▸ ACTIVITÉS
A) Dans l'extrait, reformulez plus brièvement le paragraphe qui commence par « Aux dernières nouvelles » en gardant ses faits principaux.
B) Prolongez l'extrait sur la connivence entre milieux d'affaires et sphères politiques, à la suite de sa dernière phrase.

En tous cas, si l’Etat a eu une « conduite exemplaire », ses « serviteurs » n’ont pas eu, visiblement, la conduite qui s’imposait. Ni financièrement, ni politiquement, ni moralement.
Au-delà des personnes en cause, n’est-ce pas là l’une des illustrations de cette connivence presque institutionnalisée entre les « milieux d’affaires », ces artistes de la géofinance, ces virtuoses de « l’économie casino », et les « sphères politiques »…qui devraient, par définition, placer les intérêts de la Cité (au sens large du terme) avant ceux des champions de la « corbeille ». De cette « Corbeille », où selon de Gaulle, ne devrait pas se faire la politique de la France…
Mais depuis le général, la « Corbeille » a pris une influence que la politique n’a plus… L’Italie a eu Berlusconi : elle n’en est pas encore guérie. Et le « berlucosnisme » n’est pas qu’une spécialité italienne : « l’esprit Dallas » fait trop de ravages. Ce qui ne nous empêche pas de « réfléchir », à la demande de Sarkozy et sous l’autorité de Rachida Dati, à une « dépénalisation du droit des affaires ». Une urgence, on vous dit ! Un impératif ! Une réforme qui s’inscrit dans la profonde réforme de la justice « souhaitée par les Français qui ont élu Nicolas Sarkozy ».
Ben voyons … Si la croissance est en panne, est-ce parce que « l’esprit Dallas » est trop freiné au pays de Colbert par une justice pénale trop sociale ?... Si les dettes françaises sont aussi vertigineuses, est-ce parce que la « droits des affaires » secrète trop de vilaines « affaires » qui empêchent de « belles » affaires ?...
Réformer le droit des affaires, peut-être : là comme ailleurs, il y a trop de lourdeurs et d’arbitraire bureaucratiques. Mais, attention ! « L’esprit Dallas » voudrait que « l’affairisme » devienne un droit….
Au fait, (on passe d’une affaire à l’autre, c’est cela le dynamisme !), il a toujours ses nobles fonctions au Medef, le sieur Denis Gautier-Sauvagnac. « Négociateur en chef sur la modernisation du marché du travail » : voilà un joli titre, non ? Surtout pour quelqu’un qui reste présumé innocent mais qui a opéré des retraits de fonds qui dépassent l’entendement de gens normalement constitués…
Aux dernières nouvelles, deux autres comptes bancaires suspects ont été découverts par les policiers de la brigade financière (BF) enquêtant sur les retraits de fonds qu'aurait opéré Denis Gautier-Sauvagnac dans une caisse de l'Union des industries des métiers de la métallurgie (UIMM).

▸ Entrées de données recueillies
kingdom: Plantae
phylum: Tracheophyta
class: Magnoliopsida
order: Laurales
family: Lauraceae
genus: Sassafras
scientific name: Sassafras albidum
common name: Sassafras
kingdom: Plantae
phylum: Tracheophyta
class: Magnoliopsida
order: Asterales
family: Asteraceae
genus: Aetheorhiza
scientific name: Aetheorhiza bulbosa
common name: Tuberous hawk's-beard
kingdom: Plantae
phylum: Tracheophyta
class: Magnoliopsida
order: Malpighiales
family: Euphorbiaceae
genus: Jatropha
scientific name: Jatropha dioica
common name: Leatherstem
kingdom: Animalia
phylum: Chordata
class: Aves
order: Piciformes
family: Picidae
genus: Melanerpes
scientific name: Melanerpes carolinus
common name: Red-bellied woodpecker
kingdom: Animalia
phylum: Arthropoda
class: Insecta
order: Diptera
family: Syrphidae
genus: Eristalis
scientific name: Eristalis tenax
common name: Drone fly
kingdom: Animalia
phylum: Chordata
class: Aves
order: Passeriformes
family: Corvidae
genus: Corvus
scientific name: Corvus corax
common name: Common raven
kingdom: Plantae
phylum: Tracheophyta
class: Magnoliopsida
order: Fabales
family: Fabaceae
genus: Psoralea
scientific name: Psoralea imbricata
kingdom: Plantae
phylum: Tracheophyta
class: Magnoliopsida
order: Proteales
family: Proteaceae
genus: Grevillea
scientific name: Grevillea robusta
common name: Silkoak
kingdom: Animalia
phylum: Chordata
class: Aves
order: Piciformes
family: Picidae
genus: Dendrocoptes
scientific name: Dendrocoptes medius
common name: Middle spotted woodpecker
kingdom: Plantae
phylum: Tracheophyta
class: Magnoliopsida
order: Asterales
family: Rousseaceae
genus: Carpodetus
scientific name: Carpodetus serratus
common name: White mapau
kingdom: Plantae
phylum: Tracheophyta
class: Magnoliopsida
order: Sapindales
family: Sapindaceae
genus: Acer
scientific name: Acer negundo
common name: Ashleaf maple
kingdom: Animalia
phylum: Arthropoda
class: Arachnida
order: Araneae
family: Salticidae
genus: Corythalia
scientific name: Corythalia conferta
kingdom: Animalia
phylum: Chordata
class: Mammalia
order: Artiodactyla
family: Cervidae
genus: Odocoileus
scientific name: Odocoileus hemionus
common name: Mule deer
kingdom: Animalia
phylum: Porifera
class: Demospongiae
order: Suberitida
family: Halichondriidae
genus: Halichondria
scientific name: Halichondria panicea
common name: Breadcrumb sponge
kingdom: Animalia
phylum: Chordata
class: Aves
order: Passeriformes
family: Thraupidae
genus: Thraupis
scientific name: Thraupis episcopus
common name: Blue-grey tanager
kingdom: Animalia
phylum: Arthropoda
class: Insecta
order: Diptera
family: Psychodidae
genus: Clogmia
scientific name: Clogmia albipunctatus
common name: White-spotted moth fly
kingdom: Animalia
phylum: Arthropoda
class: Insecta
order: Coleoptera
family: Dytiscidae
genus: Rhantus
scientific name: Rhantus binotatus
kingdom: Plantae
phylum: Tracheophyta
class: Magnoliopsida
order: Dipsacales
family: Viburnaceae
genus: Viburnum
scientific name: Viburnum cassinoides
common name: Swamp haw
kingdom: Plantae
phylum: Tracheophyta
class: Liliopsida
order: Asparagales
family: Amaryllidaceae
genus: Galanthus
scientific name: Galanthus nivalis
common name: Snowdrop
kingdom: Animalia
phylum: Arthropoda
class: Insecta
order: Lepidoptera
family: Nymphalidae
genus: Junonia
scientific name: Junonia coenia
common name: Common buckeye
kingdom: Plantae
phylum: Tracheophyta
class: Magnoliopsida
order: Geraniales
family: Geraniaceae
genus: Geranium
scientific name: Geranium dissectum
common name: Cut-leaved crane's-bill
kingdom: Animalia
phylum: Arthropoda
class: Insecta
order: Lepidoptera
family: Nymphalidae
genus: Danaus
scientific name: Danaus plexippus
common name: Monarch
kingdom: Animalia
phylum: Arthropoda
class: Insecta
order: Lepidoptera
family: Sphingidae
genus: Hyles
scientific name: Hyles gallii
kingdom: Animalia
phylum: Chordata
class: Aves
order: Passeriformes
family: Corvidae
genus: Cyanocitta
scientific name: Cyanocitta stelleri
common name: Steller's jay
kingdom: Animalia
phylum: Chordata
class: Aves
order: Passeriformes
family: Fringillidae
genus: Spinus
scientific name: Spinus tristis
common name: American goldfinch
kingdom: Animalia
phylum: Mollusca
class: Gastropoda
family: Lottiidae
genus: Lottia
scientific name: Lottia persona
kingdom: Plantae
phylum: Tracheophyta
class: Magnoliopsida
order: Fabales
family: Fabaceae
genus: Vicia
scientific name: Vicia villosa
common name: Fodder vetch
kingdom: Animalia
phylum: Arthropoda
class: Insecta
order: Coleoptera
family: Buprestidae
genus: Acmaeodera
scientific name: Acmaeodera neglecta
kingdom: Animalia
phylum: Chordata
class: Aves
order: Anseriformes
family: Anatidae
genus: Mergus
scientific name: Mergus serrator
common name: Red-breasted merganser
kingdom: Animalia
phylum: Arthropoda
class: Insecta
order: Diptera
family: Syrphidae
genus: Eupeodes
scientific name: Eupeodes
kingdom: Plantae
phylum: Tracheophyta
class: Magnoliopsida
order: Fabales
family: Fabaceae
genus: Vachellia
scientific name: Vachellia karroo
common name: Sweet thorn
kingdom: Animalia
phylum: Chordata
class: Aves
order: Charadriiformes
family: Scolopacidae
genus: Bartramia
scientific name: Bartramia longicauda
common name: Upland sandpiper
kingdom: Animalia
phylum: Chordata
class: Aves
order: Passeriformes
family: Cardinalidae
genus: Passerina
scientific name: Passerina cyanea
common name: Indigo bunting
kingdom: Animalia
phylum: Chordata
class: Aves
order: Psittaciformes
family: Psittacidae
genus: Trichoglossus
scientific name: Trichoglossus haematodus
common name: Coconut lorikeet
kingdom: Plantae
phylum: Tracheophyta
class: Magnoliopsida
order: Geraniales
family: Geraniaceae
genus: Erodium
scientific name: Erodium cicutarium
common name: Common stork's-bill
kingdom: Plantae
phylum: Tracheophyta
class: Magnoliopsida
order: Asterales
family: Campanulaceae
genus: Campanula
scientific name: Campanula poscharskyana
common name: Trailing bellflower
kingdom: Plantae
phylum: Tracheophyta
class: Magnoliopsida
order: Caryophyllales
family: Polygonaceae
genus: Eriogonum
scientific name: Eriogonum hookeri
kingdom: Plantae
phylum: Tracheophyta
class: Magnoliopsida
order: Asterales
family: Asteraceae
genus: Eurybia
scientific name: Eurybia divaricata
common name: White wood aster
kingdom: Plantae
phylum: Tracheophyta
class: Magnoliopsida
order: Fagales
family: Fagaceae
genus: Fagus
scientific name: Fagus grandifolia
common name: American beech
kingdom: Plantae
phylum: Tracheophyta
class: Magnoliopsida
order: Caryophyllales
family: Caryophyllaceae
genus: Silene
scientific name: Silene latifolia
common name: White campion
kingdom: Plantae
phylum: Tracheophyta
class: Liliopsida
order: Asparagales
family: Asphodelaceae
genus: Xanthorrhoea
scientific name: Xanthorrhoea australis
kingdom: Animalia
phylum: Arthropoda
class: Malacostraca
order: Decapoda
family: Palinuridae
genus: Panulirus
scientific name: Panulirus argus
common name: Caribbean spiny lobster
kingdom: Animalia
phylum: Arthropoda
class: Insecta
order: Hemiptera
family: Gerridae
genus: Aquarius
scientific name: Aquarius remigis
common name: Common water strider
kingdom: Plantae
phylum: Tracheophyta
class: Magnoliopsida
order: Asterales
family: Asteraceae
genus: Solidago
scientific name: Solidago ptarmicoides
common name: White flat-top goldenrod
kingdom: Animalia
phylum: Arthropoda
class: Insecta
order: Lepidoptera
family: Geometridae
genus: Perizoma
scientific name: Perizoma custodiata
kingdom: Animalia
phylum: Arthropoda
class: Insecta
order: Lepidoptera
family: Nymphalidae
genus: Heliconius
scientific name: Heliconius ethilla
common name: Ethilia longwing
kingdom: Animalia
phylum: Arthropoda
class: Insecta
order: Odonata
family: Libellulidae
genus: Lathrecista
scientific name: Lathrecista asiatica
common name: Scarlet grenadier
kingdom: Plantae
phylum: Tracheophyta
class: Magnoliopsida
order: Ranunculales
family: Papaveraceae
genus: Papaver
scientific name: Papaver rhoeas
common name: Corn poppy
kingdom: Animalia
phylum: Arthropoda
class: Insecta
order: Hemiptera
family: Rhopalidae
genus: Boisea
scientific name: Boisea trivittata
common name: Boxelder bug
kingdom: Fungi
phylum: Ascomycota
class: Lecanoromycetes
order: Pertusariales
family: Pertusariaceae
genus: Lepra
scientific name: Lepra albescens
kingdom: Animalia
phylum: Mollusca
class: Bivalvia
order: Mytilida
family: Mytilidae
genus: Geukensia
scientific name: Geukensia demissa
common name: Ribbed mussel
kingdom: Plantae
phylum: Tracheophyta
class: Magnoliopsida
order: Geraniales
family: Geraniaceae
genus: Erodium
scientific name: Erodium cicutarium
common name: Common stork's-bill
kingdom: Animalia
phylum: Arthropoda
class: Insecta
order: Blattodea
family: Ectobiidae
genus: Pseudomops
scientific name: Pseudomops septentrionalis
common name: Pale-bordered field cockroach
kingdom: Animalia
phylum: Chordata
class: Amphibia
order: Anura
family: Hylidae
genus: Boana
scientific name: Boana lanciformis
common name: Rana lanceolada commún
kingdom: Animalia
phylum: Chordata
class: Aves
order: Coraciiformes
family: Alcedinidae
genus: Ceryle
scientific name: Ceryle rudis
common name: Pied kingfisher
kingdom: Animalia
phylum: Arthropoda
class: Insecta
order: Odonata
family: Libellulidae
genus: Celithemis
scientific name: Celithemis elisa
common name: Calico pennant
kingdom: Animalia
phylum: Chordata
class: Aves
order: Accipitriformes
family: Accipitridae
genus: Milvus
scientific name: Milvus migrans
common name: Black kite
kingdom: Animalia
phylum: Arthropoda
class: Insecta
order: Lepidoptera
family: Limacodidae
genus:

▸ CORRIGÉS
A) Les policiers de la brigade financière (BF) ont découvert deux nouveaux comptes bancaires suspects. Ils enquêtent sur des retraits de fonds qu'aurait effectués Denis Gautier-Sauvagnac dans une caisse de l'Union des industries des métiers de la métallurgie (UIMM).

B)
Selon l’Express, le négociateur du Medef aurait sorti en liquide, entre 2000 et 2007, non pas cinq mais quinze millions d'euros sur le compte de l'UIMM. Tout augmente… Il y a trop de zéros pour qu’un esprit ordinaire (vous et moi) voit la montagne que cela représente…
Piment de plus : la piste privilégiée par les enquêteurs concernerait le financement occulte des syndicats, ce qui ferait de cette affaire « une bombe politico sociale », toujours selon l’Express. Les syndicats s’en montrent outrés, évidemment. Attendons… puisque Denis Gautier-Sauvagnac a nié toute malversation.
Mais si cette piste se vérifie, nous aurions là une version originale du grand rêve (gaullien) de l’association « capital-travail). « L’esprit Dallas », c’est d’abord la culture du résultat, le culte de la fin et… l’occultation des moyens. « JR » n’est pas méchant mais cyniquement efficace.Dans un "univers impitoyable".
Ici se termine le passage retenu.